NextCloud 30.0.6 natively on Ubuntu 22.04.
1 user (me!)
ps -eLf | grep mariadb | wc -l
25
For the database, you can configure a max connection setting. You have tools like tuning-primer.sh or mysqltuner.pl, that after some runtime (1 day or more), show you a bit the usage of caches, connections and so on and give you some advice how to set it up for good performance and reasonable resource consumption.
After that it makes sense, to set you apache to something similar.
Keep in mind for a single user, you still might have connected a few clients in parallel, use multiple connections for parallel upload.
I agree that the system can be tuned. Does every process spin us a separate mariadb and apache thread? No persistent connection to the database that can be reused?
It’s true that i was uploading a bunch of files. Now the system is much more idle. Looks a lot better now.
I’m not 100% sure, regarding the database I think, one process can access the database at a time. So with n processes, you can handle n accesses at the same time. E.g. your desktop client periodically connects, in between these connects the database connection can be used by others.

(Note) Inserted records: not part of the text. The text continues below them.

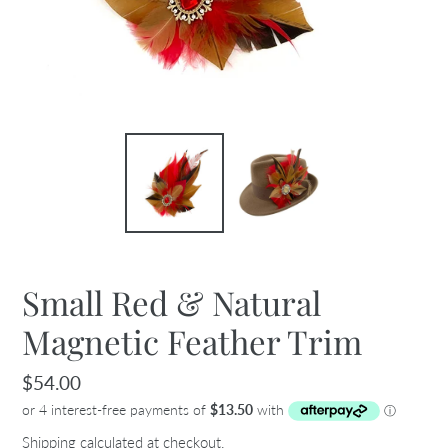
Small Red & Natural
Magnetic Feather Trim
Regular
$54.00
price
Shipping
calculated at checkout.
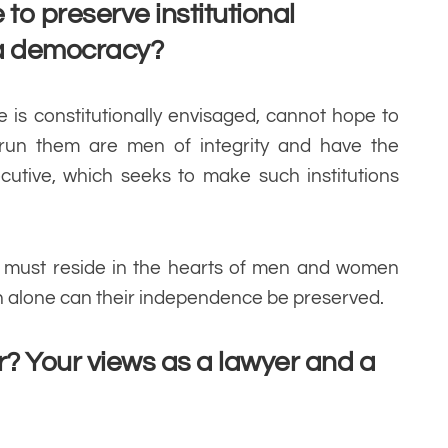
to preserve institutional
 a democracy?
 is constitutionally envisaged, cannot hope to
 run them are men of integrity and have the
cutive, which seeks to make such institutions
ues must reside in the hearts of men and women
n alone can their independence be preserved.
? Your views as a lawyer and a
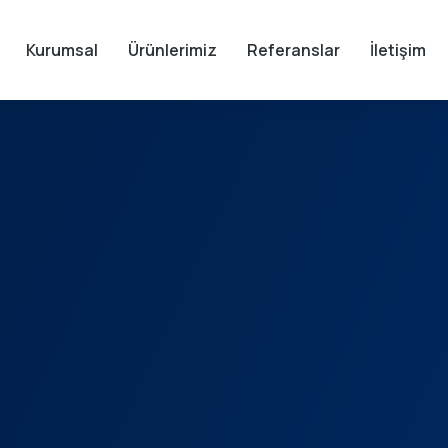
Kurumsal
Ürünlerimiz
Referanslar
İletişim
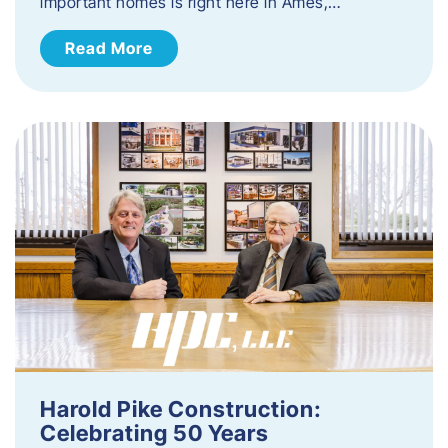
important homes is right here in Ames,…
Read More
Harold Pike Construction:
Celebrating 50 Years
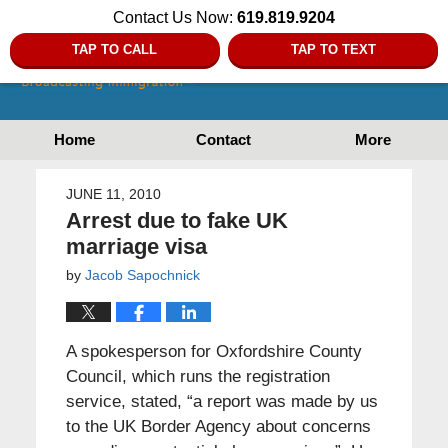
Contact Us Now:
619.819.9204
TAP TO CALL
TAP TO TEXT
Home
Contact
More
JUNE 11, 2010
Arrest due to fake UK
marriage visa
by
Jacob Sapochnick
A spokesperson for Oxfordshire County
Council, which runs the registration
service, stated, “a report was made by us
to the UK Border Agency about concerns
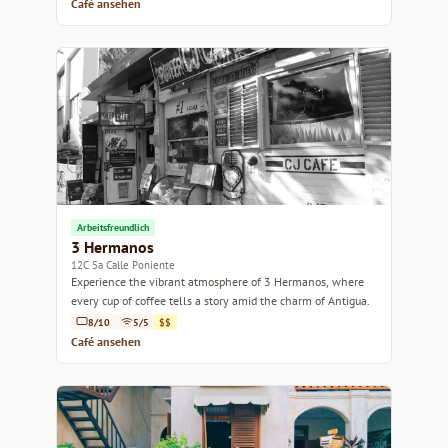
Café ansehen
Arbeitsfreundlich
3 Hermanos
12C 5a Calle Poniente
Experience the vibrant atmosphere of 3 Hermanos, where
every cup of coffee tells a story amid the charm of Antigua.
8/10
5/5
$$
Café ansehen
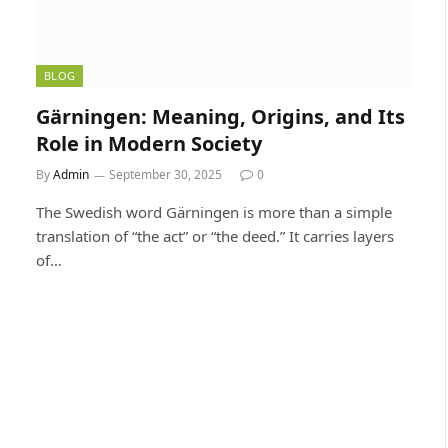
BLOG
Gärningen: Meaning, Origins, and Its
Role in Modern Society
By
Admin
September 30, 2025
0
The Swedish word Gärningen is more than a simple
translation of “the act” or “the deed.” It carries layers
of…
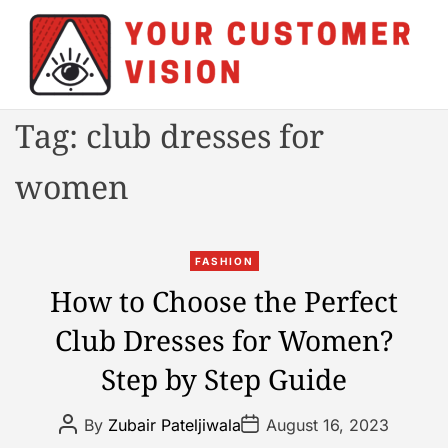
S
k
i
p
t
Y
Tag:
club dresses for
o
o
c
u
women
o
r
n
C
t
u
C
e
FASHION
s
a
n
How to Choose the Perfect
t
t
t
o
Club Dresses for Women?
e
m
g
e
Step by Step Guide
o
r
r
V
P
P
By
Zubair Pateljiwala
August 16, 2023
i
o
o
i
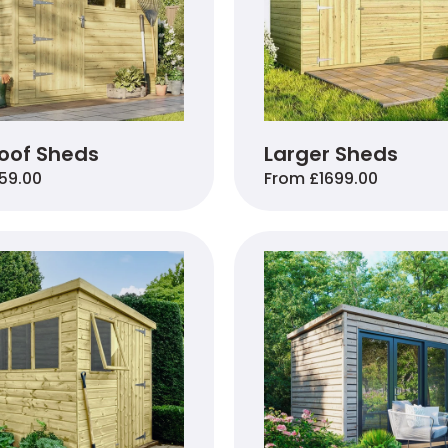
oof Sheds
Larger Sheds
59.00
From £1699.00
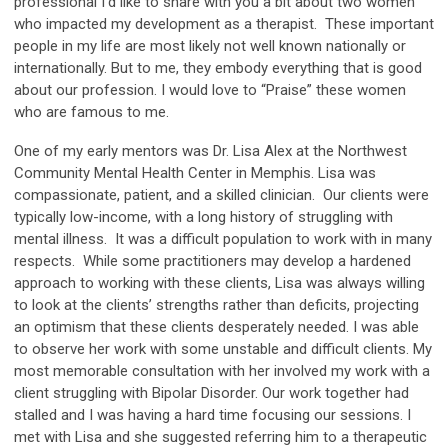
professional I’d like to share with you a bit about two women
who impacted my development as a therapist. These important
people in my life are most likely not well known nationally or
internationally. But to me, they embody everything that is good
about our profession. I would love to “Praise” these women
who are famous to me.
One of my early mentors was Dr. Lisa Alex at the Northwest
Community Mental Health Center in Memphis. Lisa was
compassionate, patient, and a skilled clinician. Our clients were
typically low-income, with a long history of struggling with
mental illness. It was a difficult population to work with in many
respects. While some practitioners may develop a hardened
approach to working with these clients, Lisa was always willing
to look at the clients’ strengths rather than deficits, projecting
an optimism that these clients desperately needed. I was able
to observe her work with some unstable and difficult clients. My
most memorable consultation with her involved my work with a
client struggling with Bipolar Disorder. Our work together had
stalled and I was having a hard time focusing our sessions. I
met with Lisa and she suggested referring him to a therapeutic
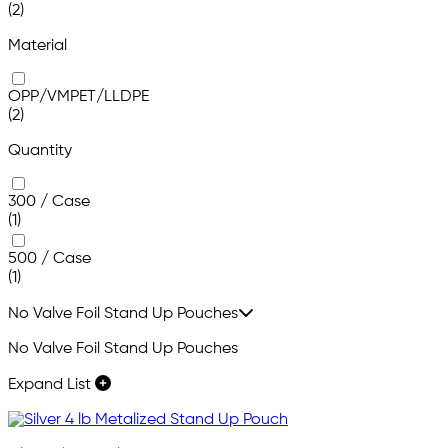
(2)
Material
OPP/VMPET/LLDPE
(2)
Quantity
300 / Case
(1)
500 / Case
(1)
No Valve Foil Stand Up Pouches
No Valve Foil Stand Up Pouches
Expand List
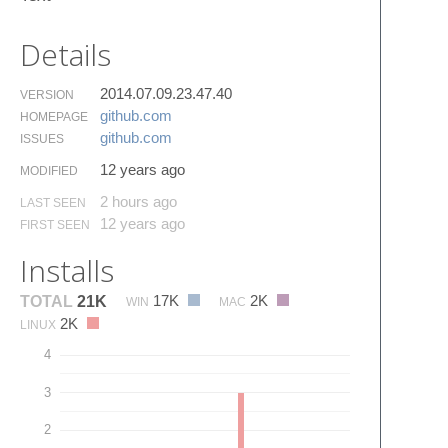
Details
2014.07.09.23.47.40
VERSION
github.​com
HOMEPAGE
github.​com
ISSUES
12 years ago
MODIFIED
2 hours ago
LAST SEEN
12 years ago
FIRST SEEN
Installs
17K
2K
TOTAL
21K
WIN
MAC
2K
LINUX
4
3
2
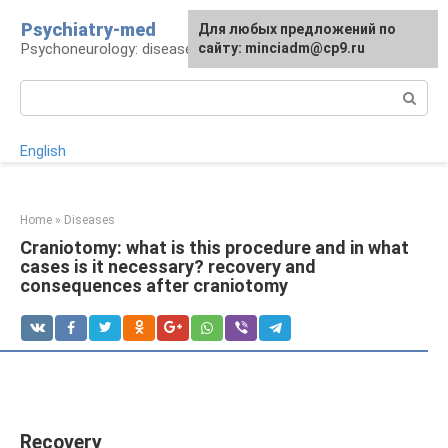
Skip
Psychiatry-med
For any suggestions regarding
Для любых предложений по
to
Psychoneurology: diseases and therapy
the site:
сайту: minciadm@cp9.ru
[email protected]
content
Search:
English
Home
»
Diseases
Craniotomy: what is this procedure and in what
cases is it necessary? recovery and
consequences after craniotomy
Recovery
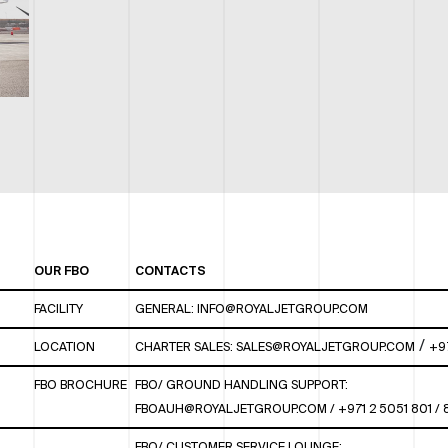
OUR FBO
CONTACTS
FACILITY
GENERAL:
INFO@ROYALJETGROUP.COM
/
LOCATION
CHARTER SALES:
SALES@ROYALJETGROUP.COM
+9
FBO BROCHURE
FBO/ GROUND HANDLING SUPPORT:
FBOAUH@ROYALJETGROUP.COM
/
+971 2 5051 801 /
FBO/ CUSTOMER SERVICE LOUNGE:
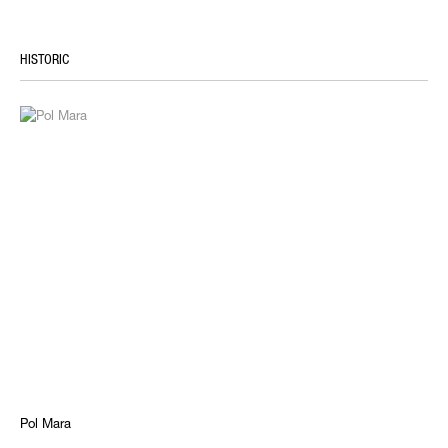
HISTORIC
Pol Mara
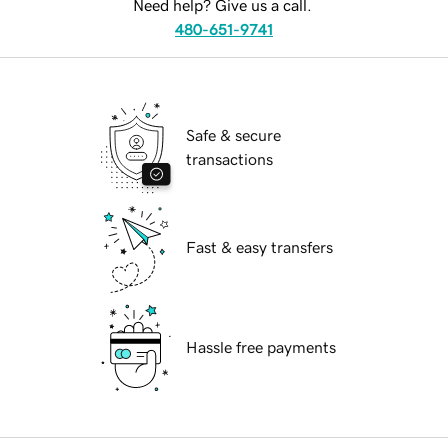
Need help? Give us a call.
480-651-9741
Safe & secure
transactions
Fast & easy transfers
Hassle free payments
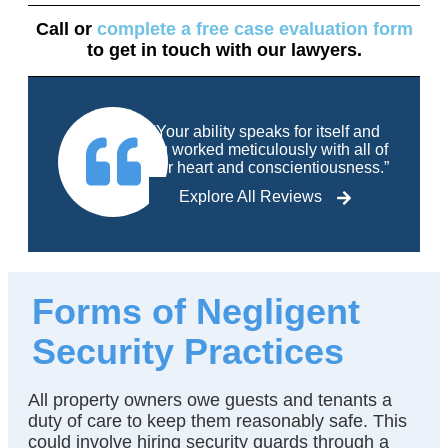
Call
or
complete a free case evaluation form
to get in touch with our lawyers.
“Your ability speaks for itself and
you worked meticulously with all of
your heart and conscientiousness.”
Explore All Reviews
Forms of Negligent
Security Practices
All property owners owe guests and tenants a
duty of care to keep them reasonably safe. This
could involve hiring security guards through a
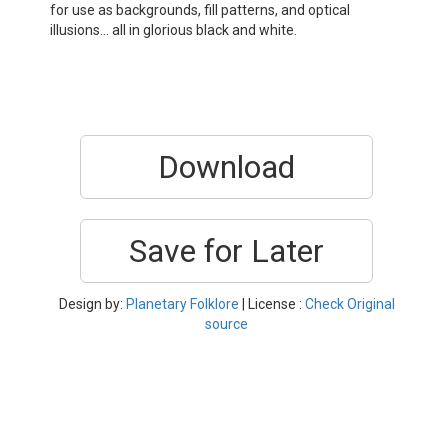
for use as backgrounds, fill patterns, and optical
illusions… all in glorious black and white.
Download
Save for Later
Design by:
Planetary Folklore
| License :
Check Original
source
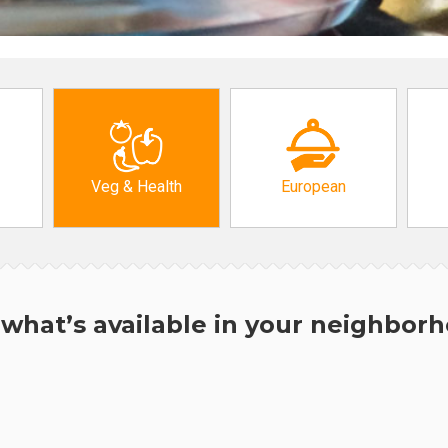
Veg & Health
European
what’s available in your neighbor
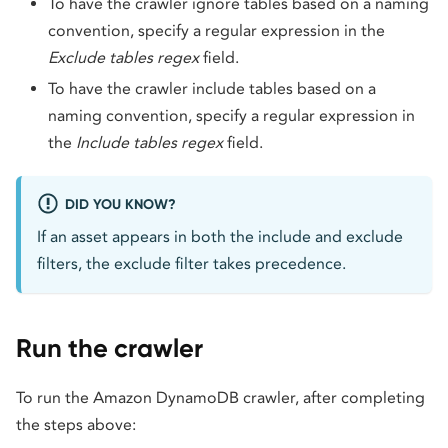
To have the crawler ignore tables based on a naming
convention, specify a regular expression in the
Exclude tables regex
field.
To have the crawler include tables based on a
naming convention, specify a regular expression in
the
Include tables regex
field.
DID YOU KNOW?
If an asset appears in both the include and exclude
filters, the exclude filter takes precedence.
Run the crawler
To run the Amazon DynamoDB crawler, after completing
the steps above:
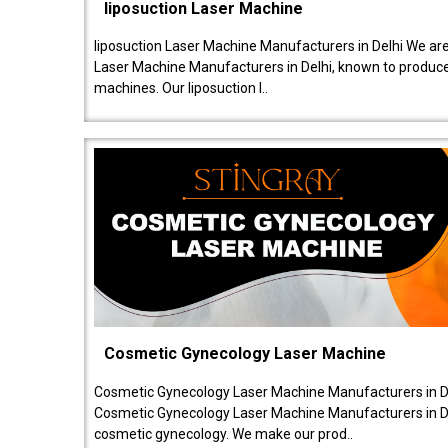
liposuction Laser Machine
liposuction Laser Machine Manufacturers in Delhi We are
Laser Machine Manufacturers in Delhi, known to produce v
machines. Our liposuction l..
Cosmetic Gynecology Laser Machine
Cosmetic Gynecology Laser Machine Manufacturers in De
Cosmetic Gynecology Laser Machine Manufacturers in De
cosmetic gynecology. We make our prod..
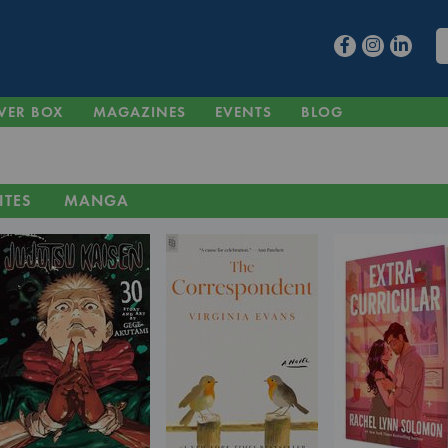
VER BOX
MAGAZINES
EVENTS
BLOG
ITES
MANGA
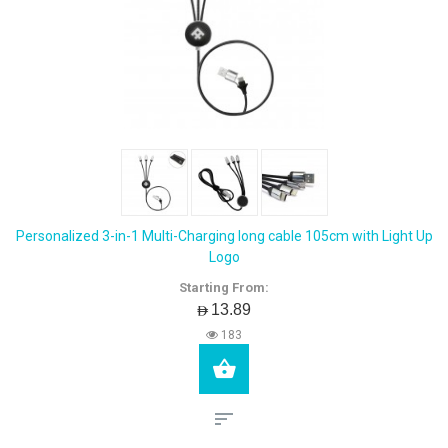
Personalized 3-in-1 Multi-Charging long cable 105cm with Light Up
Logo
Starting From:
AED13.89
183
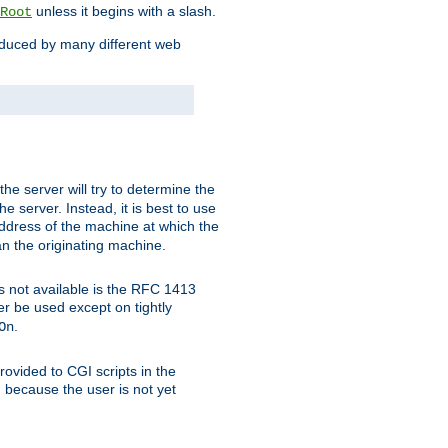
unless it begins with a slash.
Root
oduced by many different web
 the server will try to determine the
e server. Instead, it is best to use
ddress of the machine at which the
han the originating machine.
 is not available is the RFC 1413
er be used except on tightly
.
On
ovided to CGI scripts in the
d because the user is not yet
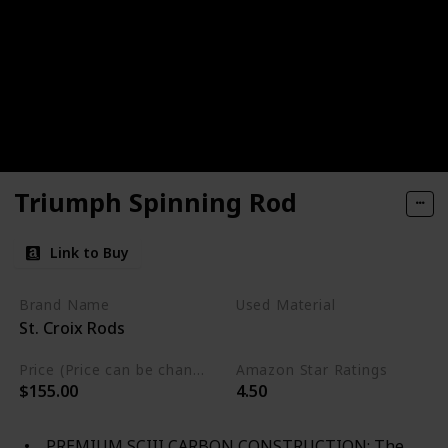
Triumph Spinning Rod
Link to Buy
Brand Name
Used Material
St. Croix Rods
Not specified
Price (Price can be change any time)
Amazon Star Ratings
$155.00
4.50
PREMIUM SCIII CARBON CONSTRUCTION: The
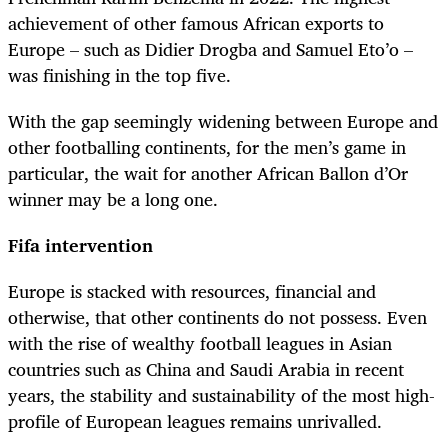
achievement of other famous African exports to
Europe – such as Didier Drogba and Samuel Eto’o –
was finishing in the top five.
With the gap seemingly widening between Europe and
other footballing continents, for the men’s game in
particular, the wait for another African Ballon d’Or
winner may be a long one.
Fifa intervention
Europe is stacked with resources, financial and
otherwise, that other continents do not possess. Even
with the rise of wealthy football leagues in Asian
countries such as China and Saudi Arabia in recent
years, the stability and sustainability of the most high-
profile of European leagues remains unrivalled.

And even if one is used right now, it probably can wait a few milliseconds to finish the previous one, some request can completely handled by cached data, …
Apache is special of its own with child processes and threads:
https://httpd.apache.org/docs/2.4/misc/perf-tuning.html#compiletime
In theory, if you have a too low number, you might see some warnings in the logfiles, and then later you’ll see an impact on performance.